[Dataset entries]
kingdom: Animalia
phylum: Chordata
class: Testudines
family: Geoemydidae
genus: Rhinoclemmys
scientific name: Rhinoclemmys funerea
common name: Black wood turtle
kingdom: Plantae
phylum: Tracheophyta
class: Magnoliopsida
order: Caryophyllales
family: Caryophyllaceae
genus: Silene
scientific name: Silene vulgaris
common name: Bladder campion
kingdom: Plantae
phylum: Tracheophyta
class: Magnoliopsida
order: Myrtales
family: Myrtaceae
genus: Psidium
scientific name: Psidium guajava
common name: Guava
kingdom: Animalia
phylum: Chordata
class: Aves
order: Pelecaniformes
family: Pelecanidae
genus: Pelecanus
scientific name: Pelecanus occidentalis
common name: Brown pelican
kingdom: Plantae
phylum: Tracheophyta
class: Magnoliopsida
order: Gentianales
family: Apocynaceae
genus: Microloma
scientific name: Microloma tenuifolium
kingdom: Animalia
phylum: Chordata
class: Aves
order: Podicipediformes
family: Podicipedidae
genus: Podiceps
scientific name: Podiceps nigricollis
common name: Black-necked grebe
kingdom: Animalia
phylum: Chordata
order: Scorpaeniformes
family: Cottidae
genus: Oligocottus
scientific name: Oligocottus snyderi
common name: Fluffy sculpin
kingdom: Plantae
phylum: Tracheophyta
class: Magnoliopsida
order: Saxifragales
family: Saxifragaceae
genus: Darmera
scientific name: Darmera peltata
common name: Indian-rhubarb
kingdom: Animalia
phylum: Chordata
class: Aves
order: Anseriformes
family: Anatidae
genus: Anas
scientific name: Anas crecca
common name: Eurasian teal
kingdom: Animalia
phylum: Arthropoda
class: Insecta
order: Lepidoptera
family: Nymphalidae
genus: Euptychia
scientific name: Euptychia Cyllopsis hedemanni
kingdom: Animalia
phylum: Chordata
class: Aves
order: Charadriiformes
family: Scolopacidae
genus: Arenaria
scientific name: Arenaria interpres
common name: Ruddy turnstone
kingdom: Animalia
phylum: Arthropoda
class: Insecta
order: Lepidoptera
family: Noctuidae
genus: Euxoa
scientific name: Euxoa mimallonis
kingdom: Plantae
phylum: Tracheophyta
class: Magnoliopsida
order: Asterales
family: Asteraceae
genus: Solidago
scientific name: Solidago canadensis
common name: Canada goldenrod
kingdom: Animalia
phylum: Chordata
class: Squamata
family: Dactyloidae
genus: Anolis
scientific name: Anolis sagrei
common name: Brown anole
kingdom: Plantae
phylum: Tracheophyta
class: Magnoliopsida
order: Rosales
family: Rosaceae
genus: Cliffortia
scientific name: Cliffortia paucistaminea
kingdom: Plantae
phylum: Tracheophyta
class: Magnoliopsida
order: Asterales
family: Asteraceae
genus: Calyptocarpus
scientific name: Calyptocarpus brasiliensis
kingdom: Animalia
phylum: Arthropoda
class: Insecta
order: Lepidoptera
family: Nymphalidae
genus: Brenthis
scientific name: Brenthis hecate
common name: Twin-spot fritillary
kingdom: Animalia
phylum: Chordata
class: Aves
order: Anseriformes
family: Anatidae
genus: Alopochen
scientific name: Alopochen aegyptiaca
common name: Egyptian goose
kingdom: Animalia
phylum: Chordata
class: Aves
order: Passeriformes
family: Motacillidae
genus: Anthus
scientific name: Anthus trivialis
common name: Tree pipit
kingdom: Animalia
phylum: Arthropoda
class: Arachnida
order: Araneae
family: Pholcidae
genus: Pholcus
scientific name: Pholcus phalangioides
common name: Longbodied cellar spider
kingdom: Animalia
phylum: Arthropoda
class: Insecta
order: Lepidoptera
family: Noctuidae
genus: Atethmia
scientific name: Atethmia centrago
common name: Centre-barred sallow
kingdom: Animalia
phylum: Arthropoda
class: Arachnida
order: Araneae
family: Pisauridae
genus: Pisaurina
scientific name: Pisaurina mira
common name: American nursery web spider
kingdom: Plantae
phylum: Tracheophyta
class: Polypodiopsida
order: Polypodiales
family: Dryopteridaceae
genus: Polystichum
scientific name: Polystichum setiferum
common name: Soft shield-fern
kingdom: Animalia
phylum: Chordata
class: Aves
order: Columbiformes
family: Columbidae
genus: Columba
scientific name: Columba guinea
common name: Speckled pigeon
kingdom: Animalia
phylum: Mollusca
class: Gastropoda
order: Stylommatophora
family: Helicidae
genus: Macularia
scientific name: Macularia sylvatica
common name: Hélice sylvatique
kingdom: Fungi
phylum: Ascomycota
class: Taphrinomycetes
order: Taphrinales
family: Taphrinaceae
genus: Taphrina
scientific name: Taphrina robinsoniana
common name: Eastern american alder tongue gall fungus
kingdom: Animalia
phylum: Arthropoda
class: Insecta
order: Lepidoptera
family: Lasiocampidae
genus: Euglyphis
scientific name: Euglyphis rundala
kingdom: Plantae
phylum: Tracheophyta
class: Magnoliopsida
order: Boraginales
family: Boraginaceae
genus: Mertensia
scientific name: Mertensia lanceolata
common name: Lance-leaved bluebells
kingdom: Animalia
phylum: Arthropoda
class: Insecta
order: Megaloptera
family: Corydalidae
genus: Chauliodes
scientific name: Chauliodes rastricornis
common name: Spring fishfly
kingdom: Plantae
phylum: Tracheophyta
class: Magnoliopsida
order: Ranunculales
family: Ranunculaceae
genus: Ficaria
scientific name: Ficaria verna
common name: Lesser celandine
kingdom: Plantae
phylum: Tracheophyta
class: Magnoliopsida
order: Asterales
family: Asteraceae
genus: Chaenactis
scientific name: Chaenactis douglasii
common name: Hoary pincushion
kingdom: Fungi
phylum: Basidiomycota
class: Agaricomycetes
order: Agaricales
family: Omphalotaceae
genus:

• **TASK OBJECTIVE**: Copy out every line of the records above with no changes.

• **COMPLETE ANSWER**:
kingdom: Animalia
phylum: Chordata
class: Testudines
family: Geoemydidae
genus: Rhinoclemmys
scientific name: Rhinoclemmys funerea
common name: Black wood turtle
kingdom: Plantae
phylum: Tracheophyta
class: Magnoliopsida
order: Caryophyllales
family: Caryophyllaceae
genus: Silene
scientific name: Silene vulgaris
common name: Bladder campion
kingdom: Plantae
phylum: Tracheophyta
class: Magnoliopsida
order: Myrtales
family: Myrtaceae
genus: Psidium
scientific name: Psidium guajava
common name: Guava
kingdom: Animalia
phylum: Chordata
class: Aves
order: Pelecaniformes
family: Pelecanidae
genus: Pelecanus
scientific name: Pelecanus occidentalis
common name: Brown pelican
kingdom: Plantae
phylum: Tracheophyta
class: Magnoliopsida
order: Gentianales
family: Apocynaceae
genus: Microloma
scientific name: Microloma tenuifolium
kingdom: Animalia
phylum: Chordata
class: Aves
order: Podicipediformes
family: Podicipedidae
genus: Podiceps
scientific name: Podiceps nigricollis
common name: Black-necked grebe
kingdom: Animalia
phylum: Chordata
order: Scorpaeniformes
family: Cottidae
genus: Oligocottus
scientific name: Oligocottus snyderi
common name: Fluffy sculpin
kingdom: Plantae
phylum: Tracheophyta
class: Magnoliopsida
order: Saxifragales
family: Saxifragaceae
genus: Darmera
scientific name: Darmera peltata
common name: Indian-rhubarb
kingdom: Animalia
phylum: Chordata
class: Aves
order: Anseriformes
family: Anatidae
genus: Anas
scientific name: Anas crecca
common name: Eurasian teal
kingdom: Animalia
phylum: Arthropoda
class: Insecta
order: Lepidoptera
family: Nymphalidae
genus: Euptychia
scientific name: Euptychia Cyllopsis hedemanni
kingdom: Animalia
phylum: Chordata
class: Aves
order: Charadriiformes
family: Scolopacidae
genus: Arenaria
scientific name: Arenaria interpres
common name: Ruddy turnstone
kingdom: Animalia
phylum: Arthropoda
class: Insecta
order: Lepidoptera
family: Noctuidae
genus: Euxoa
scientific name: Euxoa mimallonis
kingdom: Plantae
phylum: Tracheophyta
class: Magnoliopsida
order: Asterales
family: Asteraceae
genus: Solidago
scientific name: Solidago canadensis
common name: Canada goldenrod
kingdom: Animalia
phylum: Chordata
class: Squamata
family: Dactyloidae
genus: Anolis
scientific name: Anolis sagrei
common name: Brown anole
kingdom: Plantae
phylum: Tracheophyta
class: Magnoliopsida
order: Rosales
family: Rosaceae
genus: Cliffortia
scientific name: Cliffortia paucistaminea
kingdom: Plantae
phylum: Tracheophyta
class: Magnoliopsida
order: Asterales
family: Asteraceae
genus: Calyptocarpus
scientific name: Calyptocarpus brasiliensis
kingdom: Animalia
phylum: Arthropoda
class: Insecta
order: Lepidoptera
family: Nymphalidae
genus: Brenthis
scientific name: Brenthis hecate
common name: Twin-spot fritillary
kingdom: Animalia
phylum: Chordata
class: Aves
order: Anseriformes
family: Anatidae
genus: Alopochen
scientific name: Alopochen aegyptiaca
common name: Egyptian goose
kingdom: Animalia
phylum: Chordata
class: Aves
order: Passeriformes
family: Motacillidae
genus: Anthus
scientific name: Anthus trivialis
common name: Tree pipit
kingdom: Animalia
phylum: Arthropoda
class: Arachnida
order: Araneae
family: Pholcidae
genus: Pholcus
scientific name: Pholcus phalangioides
common name: Longbodied cellar spider
kingdom: Animalia
phylum: Arthropoda
class: Insecta
order: Lepidoptera
family: Noctuidae
genus: Atethmia
scientific name: Atethmia centrago
common name: Centre-barred sallow
kingdom: Animalia
phylum: Arthropoda
class: Arachnida
order: Araneae
family: Pisauridae
genus: Pisaurina
scientific name: Pisaurina mira
common name: American nursery web spider
kingdom: Plantae
phylum: Tracheophyta
class: Polypodiopsida
order: Polypodiales
family: Dryopteridaceae
genus: Polystichum
scientific name: Polystichum setiferum
common name: Soft shield-fern
kingdom: Animalia
phylum: Chordata
class: Aves
order: Columbiformes
family: Columbidae
genus: Columba
scientific name: Columba guinea
common name: Speckled pigeon
kingdom: Animalia
phylum: Mollusca
class: Gastropoda
order: Stylommatophora
family: Helicidae
genus: Macularia
scientific name: Macularia sylvatica
common name: Hélice sylvatique
kingdom: Fungi
phylum: Ascomycota
class: Taphrinomycetes
order: Taphrinales
family: Taphrinaceae
genus: Taphrina
scientific name: Taphrina robinsoniana
common name: Eastern american alder tongue gall fungus
kingdom: Animalia
phylum: Arthropoda
class: Insecta
order: Lepidoptera
family: Lasiocampidae
genus: Euglyphis
scientific name: Euglyphis rundala
kingdom: Plantae
phylum: Tracheophyta
class: Magnoliopsida
order: Boraginales
family: Boraginaceae
genus: Mertensia
scientific name: Mertensia lanceolata
common name: Lance-leaved bluebells
kingdom: Animalia
phylum: Arthropoda
class: Insecta
order: Megaloptera
family: Corydalidae
genus: Chauliodes
scientific name: Chauliodes rastricornis
common name: Spring fishfly
kingdom: Plantae
phylum: Tracheophyta
class: Magnoliopsida
order: Ranunculales
family: Ranunculaceae
genus: Ficaria
scientific name: Ficaria verna
common name: Lesser celandine
kingdom: Plantae
phylum: Tracheophyta
class: Magnoliopsida
order: Asterales
family: Asteraceae
genus: Chaenactis
scientific name: Chaenactis douglasii
common name: Hoary pincushion
kingdom: Fungi
phylum: Basidiomycota
class: Agaricomycetes
order: Agaricales
family: Omphalotaceae
genus:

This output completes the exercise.